Don’t worry, Die Happy


Noch vor ein paar Jahren verschlissen sich die Ulmer in Jugendzentren und ließen sich mit Pizza abspeisen. Heute nehmen Die Happy in den USA auf und jetten für einen Kursus in Sachen Songwriting nach Schweden.

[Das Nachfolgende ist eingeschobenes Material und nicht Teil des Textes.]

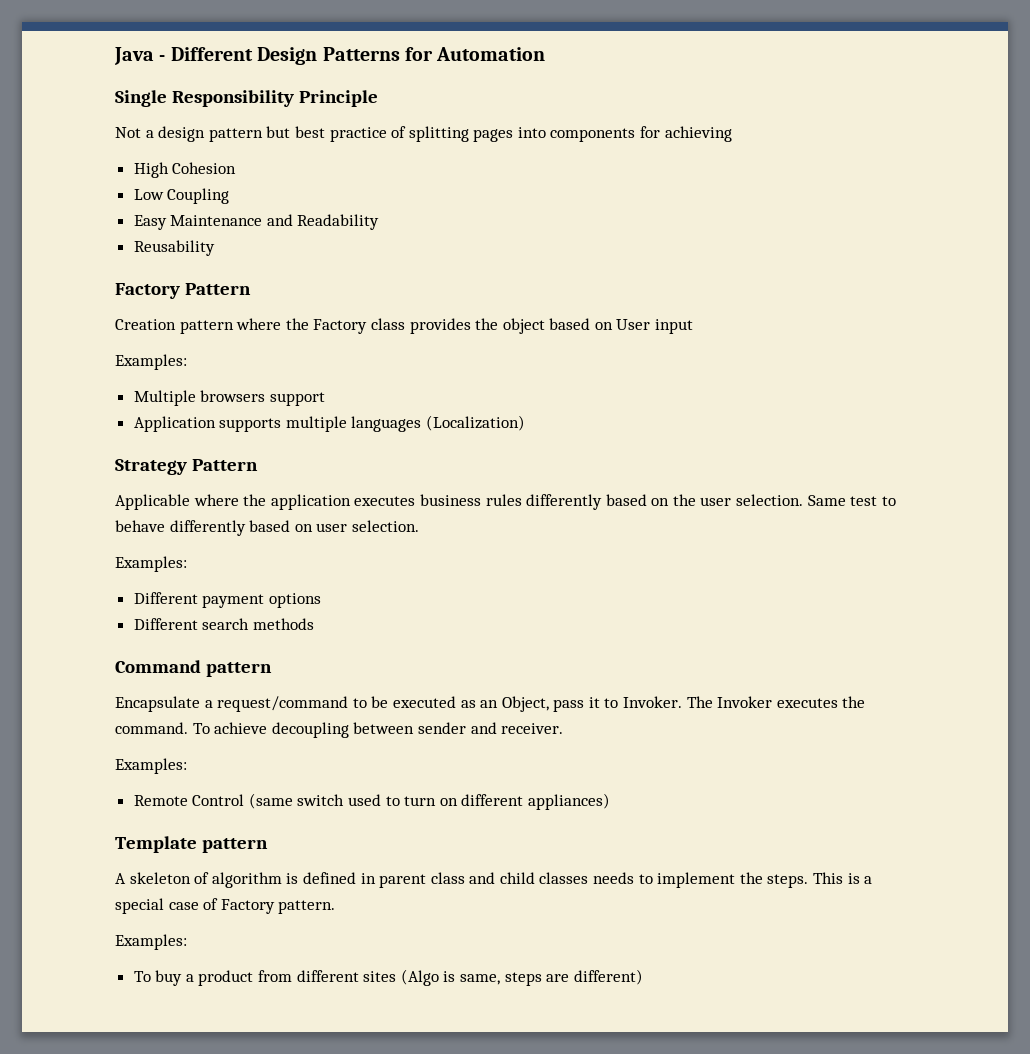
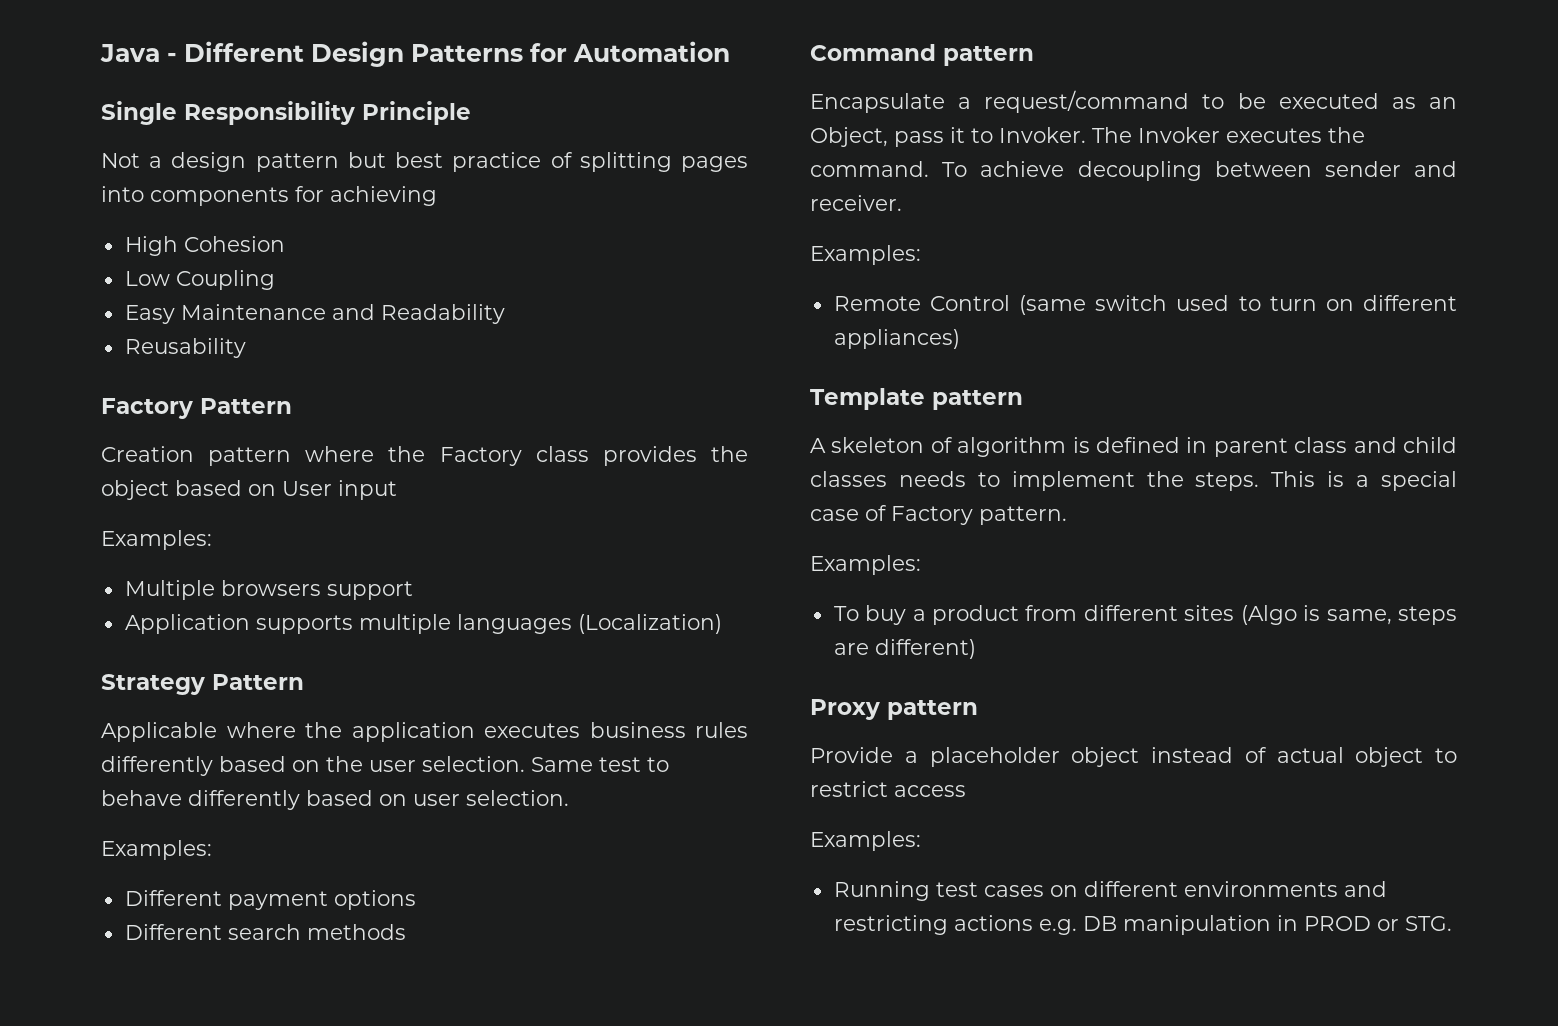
(643, 977) none -> [810,699,978,720] [810,747,1457,767] [810,781,966,797] [810,831,921,851] [833,881,1387,901] [833,915,1452,935] // Proxy pattern // Provide a placeholder object instead of actual object to restrict access // Examples: // Running test cases on different environments and restricting actions e.g. DB manipulation in PROD or STG.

Sie würde gerne mal Robbie W. vorgestellt werden. Doch nach den Konzerten ihrer Band ereilt Marta Jandová regelmäßig ein hartes Schicksal: „Die anderen unterhalten sich mit irgendwelchen Frauen, und ich steh da mit Kerlen, die alle 16 sind, pickelig und sich erst Mut ansaufen mussten, um mich anzusprechen. Die interessantesten Männer schaffen es höchstens, mir die Hand zu schütteln, und gehen dann schnell wieder. Dann sitze ich oft da und denke: Helft mir!“ Doch die attraktive Tschechin sieht’s gelassen, denn: „Ich bin mit zwei Jungs aufgewachsen, und wenn ich mit denen Angeln ging, musste ich immer die Würmer tragen, hatte sozusagen schon immer die niedrigere Rolle.“

Grundlegend ändern sollte sich das im September 1994, als die heute 29-Jährige, die ursprünglich Trapezkünstlerin werden wollte, mit dem Gitarristen Thorsten Mewes (30) Die Happy gründete – „und schon nach unserem ersten Konzert wusste ich, dass ich das professionell machen will, dass ich alles dafür machen werde“. Na ja, fast alles. Denn ihre Oberweite entblättern wird die junge Dame weder für den „Playboy“ noch andere Magazine: „Ich habe ja sogar mal mit dem Gedanken gespielt, aber mittlerweile sage ich mir: Das mache ich nicht. Vor allem nicht in unserer Branche, wo’s wirklich jeder tut.“ Bassist Ralph Rieker (32) ergänzt: „Zuerst denkst du: Okay, auf diese Weise verkaufen wir mal eben doppelt so viele Alben. Aber wollen wir das überhaupt, wollen wir diesen Weg gehen? Ein paar Prinzipien braucht man schon, und denen muss man dann auch konsequent treu bleiben.“

Ein weiterer Grundsatz ist, dass auf dem gerade erschienenen, in den USA und Dänemark eingespielten dritten Album The Weight Of The Circumstances – für das beinahe 30 Eigenkompositionen zur Auswahl standen, von denen dann sieben in Schweden mit Hilfe professioneller Songwriter vorab „rundgeschliffen“ wurden – keine Coverversionen zu hören sind. Eine ähnlich klare Position vertritt das Quartett, das Drummer Jürgen Stiehle (27) im Herbst 1999 vervollständigte, auch beim Thema „www“. Ralph Rieker: „Prinzipiell ist das Internet für uns die Erfindung des Jahrhunderts. Auf die Homepage Songs zum Anhören draufstellen, Videos zum Runterladen oder solche Sachen – cool. Du klickst dich auf die Seite mit den Real Audiofiles und weißt schon mal, was die Band so macht.“ Die gestaltet und verwaltet ihren Webauftritt komplett in Eigenregie, und das mit einem solchen Elan, dass man sie letztes Jahr gar für den „Neo“-Internet Award nominierte. Illegale Musik-Downloads allerdings findet Rieker „natürlich scheiße – denn es geht doch auch keiner zum Bäcker und klaut da sein Brot“. Dass MP3-Files auch von Die-Happy-Songs durchs Netz schwirren, sieht der Bassist dagegen eine Spur gelassener, „denn das hat im Endeffekt ja vielleicht auch ’ne gewisse Promowirkung“.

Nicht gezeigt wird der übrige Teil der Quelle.